Well-regarded for restorations at Boatswayne, his Wilmington, California, boatworks, and always keen to credit his start in the Sea Scouts, Ettel studied the prospective purchase on the hard at San Diego’s Shelter Island. He quickly dismissed the schooner in question. Then he suggested lunch down the street at the Red Sails Inn to consider the background and experience of the purchaser, and the intended use. The answer: coastal cruising and perhaps a foray into the Pacific. With that on the table, Ettel declared, “Mayan is the boat you need.”
As Vrolyk recalls: “We had been aware of Mayan, but the asking price was outrageous. Wayne said to ignore that because Crosby doesn’t want to sell, but he needs to sell, and he won’t sell to just anybody. Write a half-page letter with a résumé attached, and tell David what you intend to do with the boat. He gave me a number that he said was a fair price to offer. I sent it off in the mail, and two days later, the phone rang. It was David telling me to come to Santa Barbara: ‘We’ll eat tacos and talk about the boat.’ So, I drove down from the Bay Area, and we ordered tacos at a hole-in-the-wall, and then spent three hours going over the boat.”
Vrolyk says he realized later that Crosby had been studying every move he made, to see if he was the real deal. “Then, standing in the parking lot, I asked, ‘Where do we go from here?’” Vrolyk says. “David said, ‘We shake hands, and I sell you the boat.’ It was that simple. I called Stacey on the drive home to tell her, ‘I think we just bought a boat.’”
Ettel could speak with confidence because he had gone deep on Mayan only a few years earlier. As Vrolyk tells it: “David had poured money into the boat. Ettel had taken off every plank and replaced 90 percent of the frames with purpleheart. He put in stainless-steel floor frames to replace the cast-iron originals, and double-planked the hull with sapele and cedar. Oh, and the planks were set in epoxy and fastened with bronze screws instead of the original galvanized nails. The people who used to build boats like this projected a life expectancy of 15 to 20 years. Wayne made this one pretty much bomb-proof.”
Add another trip to Santa Barbara with brokers and paperwork, and, Vrolyk says: “I signed the purchase papers. David said he would sign that night.”
But Crosby didn’t sign.
And there they were, many months along, a pair of frustrated, perplexed buyers but with a fresh insight. As Vrolyk recalls: “Stacey was reading David’s book Long Time Gone, and it dawned on her that he wasn’t selling a boat. He was letting go of a piece of himself.” When Vrolyk pressed his case again: “David burst into tears on the phone and told me he had promised his youngest son, Django, that they would sail together to Hawaii someday. If he sold, that day would never come: ‘What do I tell my kid?’

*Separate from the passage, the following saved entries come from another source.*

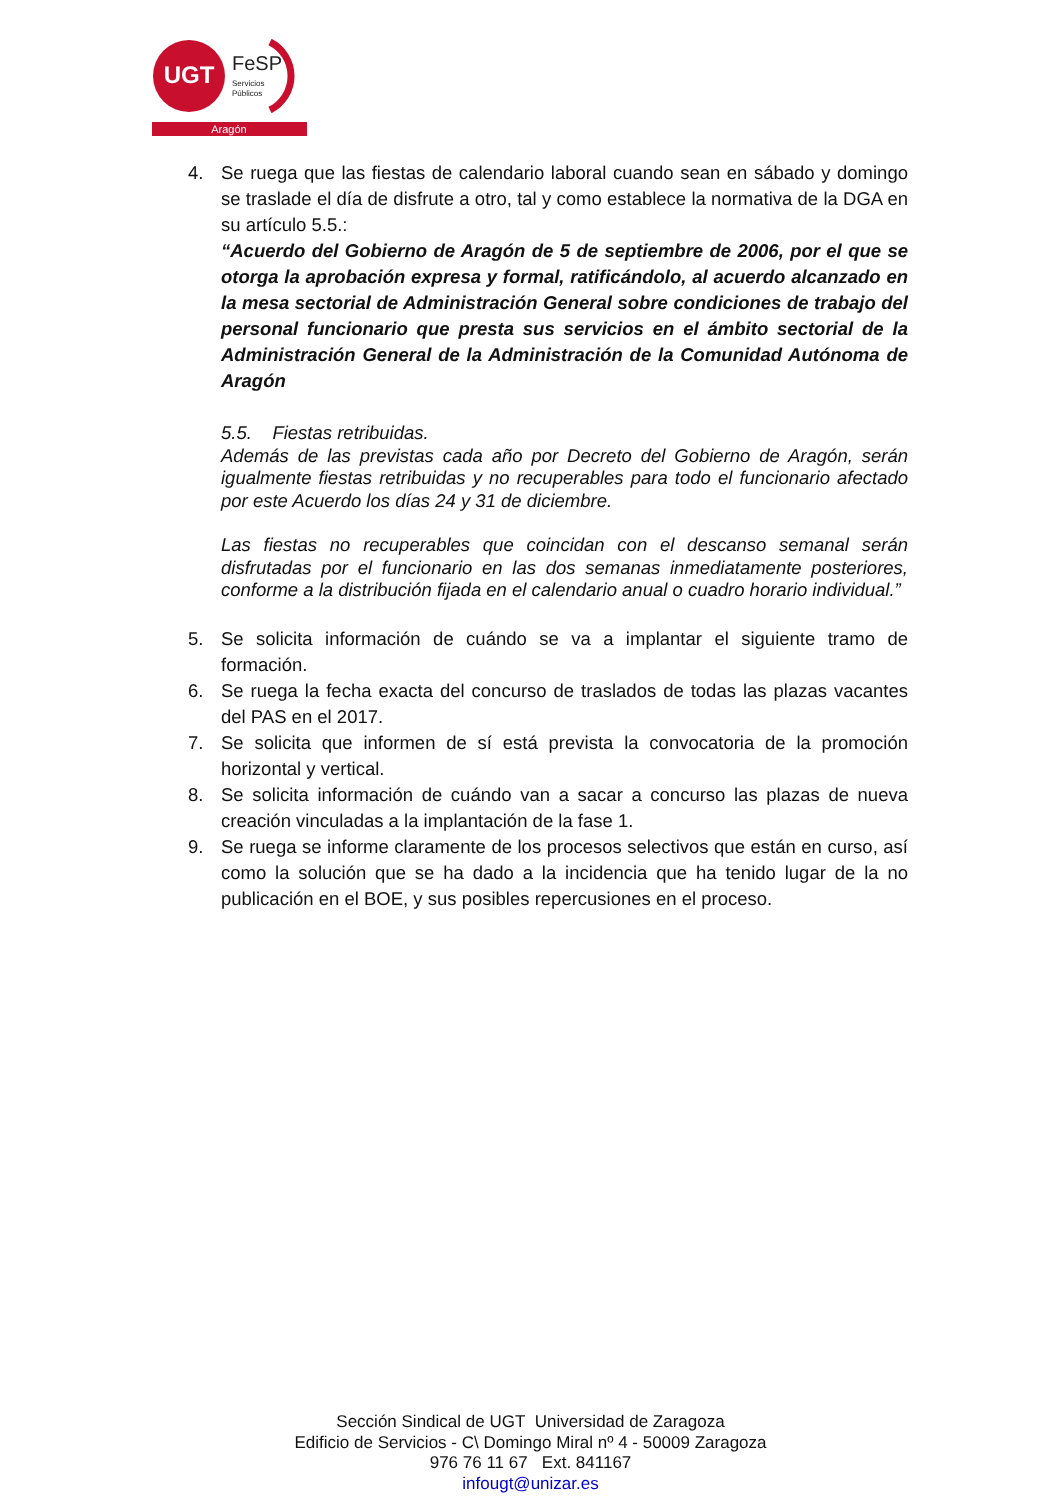UGT
FeSP
Servicios
Públicos
Aragón
4. Se ruega que las fiestas de calendario laboral cuando sean en sábado y domingo se traslade el día de disfrute a otro, tal y como establece la normativa de la DGA en su artículo 5.5.:
“Acuerdo del Gobierno de Aragón de 5 de septiembre de 2006, por el que se otorga la aprobación expresa y formal, ratificándolo, al acuerdo alcanzado en la mesa sectorial de Administración General sobre condiciones de trabajo del personal funcionario que presta sus servicios en el ámbito sectorial de la Administración General de la Administración de la Comunidad Autónoma de Aragón
5.5. Fiestas retribuidas.
Además de las previstas cada año por Decreto del Gobierno de Aragón, serán igualmente fiestas retribuidas y no recuperables para todo el funcionario afectado por este Acuerdo los días 24 y 31 de diciembre.
Las fiestas no recuperables que coincidan con el descanso semanal serán disfrutadas por el funcionario en las dos semanas inmediatamente posteriores, conforme a la distribución fijada en el calendario anual o cuadro horario individual.”
5. Se solicita información de cuándo se va a implantar el siguiente tramo de formación.
6. Se ruega la fecha exacta del concurso de traslados de todas las plazas vacantes del PAS en el 2017.
7. Se solicita que informen de sí está prevista la convocatoria de la promoción horizontal y vertical.
8. Se solicita información de cuándo van a sacar a concurso las plazas de nueva creación vinculadas a la implantación de la fase 1.
9. Se ruega se informe claramente de los procesos selectivos que están en curso, así como la solución que se ha dado a la incidencia que ha tenido lugar de la no publicación en el BOE, y sus posibles repercusiones en el proceso.
Sección Sindical de UGT Universidad de Zaragoza
Edificio de Servicios - C\ Domingo Miral nº 4 - 50009 Zaragoza
976 76 11 67 Ext. 841167
infougt@unizar.es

“‘Bring Django, and we’ll sail to Hawaii together,’ I said. ‘You’ll be the skipper. I’ll crew. And every time, and I mean every time, Mayan goes anywhere more than a daysail, I’ll let you know a week ahead, and you can come with us.’
“‘You would do that for me?’
“I said, ‘Give me a break! Who wouldn’t want to go sailing with David Crosby?’ He cracked up.”
So the boat changed hands, and Vrolyk set to work fulfilling his vision of the ultimate Mayan. He is a hands-on owner, but a boat 60 feet on deck is too much for any one person, and the transformation was gradual. The skipper was inspired, one step leading to the next, to return the boat from staysail schooner to its original rig as drawn by Alden. That meant a transitional schooner with the traditional gaff foresail and a Marconi main. In the 1930s, that hybrid setup had become a popular means to reduce crew numbers, and by then, Marconi mains had proved fast to weather.
Alden liked gaff foresails for their efficiency on a reach. The crew could pull the gaff to windward with a vang led to the mainmast without overtightening the leach. Also, a gaff forward is much smaller than a gaff on the main, making it easier for smaller crews to manage.
Eventually, however, and following a different trend, Mayan’s forward gaff had been removed in favor of a more manageable main staysail. That is how Crosby sailed it, and that is how Vrolyk found the boat. By midcentury, staysail schooners were fashionable, pegged to the 1928 staysail schooner Niña and her trans-Atlantic and Fastnet Race wins. Having thus simplified things, racing crew quickly turned to complicating the schooners again with topmast staysails to fly above the main staysail. Now we add names such as Little Fisherman, Fisherman, Advance and—everybody’s favorite—the Gollywobbler. Vrolyk says, “There’s definitely a ring to shouting, ‘Hoist the Gollywobbler!’”
But as he piled up miles and got into classics racing (“David thought I was nuts; he never raced”), Vrolyk became disillusioned with the topmast staysails that he had inherited. In the process, he was backed by the likes of Stan Honey and, as frequent crew, a man who helped revolutionize downwind racing, naval architect Bill Lee.
“We were blessed with a cadre of professional minds who wanted to sail on the boat, and we began the process of shrinking sail inventory when Bill Lee observed that, once you get to hull speed, more sail doesn’t help,” Vrolyk says. “Among Bill’s designs was the quintessential downwind flyer for Transpac, Merlin, and nothing could be more different from a 70,000-pound schooner, but Bill’s an engineer through and through. He enjoyed the challenge of making an old boat faster. It was a game to him.”
And so, Mayan today is back to her original configuration as a transitional schooner, gaff fore and Marconi main. And Mayan wins races. More important, the Vrolyks can doublehand because the individual sails are manageable.
“The main is about the size of a main on a modern 40-footer,” Vrolyk says, “and there are lots of lines and sails for our grandchildren and guests to call their own.”
Add multiple changes to the arrangement belowdecks: Crosby had a sultan-size bed in the salon—or perhaps we call it a rock-star bed, certainly not a bunk. That is now history, and the head and shower were repositioned. Below the waterline, Mayan got a new rudder shape that balanced a once-heavy helm. Meanwhile, a thick book’s worth of fine woodworking went into bringing the deck and house to Bristol presentation, along with new sails and new lines. Now it’s “just” a matter of maintaining a wood boat, rather in the way that a plane in the sky must keep moving or else.
True to his word, Vrolyk invited Crosby sailing many times, “but he was always on tour or in the studio.” It went on, and it went on. “David always responded quickly, but it was always no. Eventually I said, ‘Sheesh, just come sit on the boat.’”
A beat.
“That’s when David finally told me, ‘I can’t. I like what you’re doing with the boat, but I just can’t do it. It wouldn’t be the same.’”
Decades before, the same voice had sung: “If you don’t like the story or end, well then pick up your pen, and then write it again.”
It wouldn’t be the same. It wouldn’t be the same.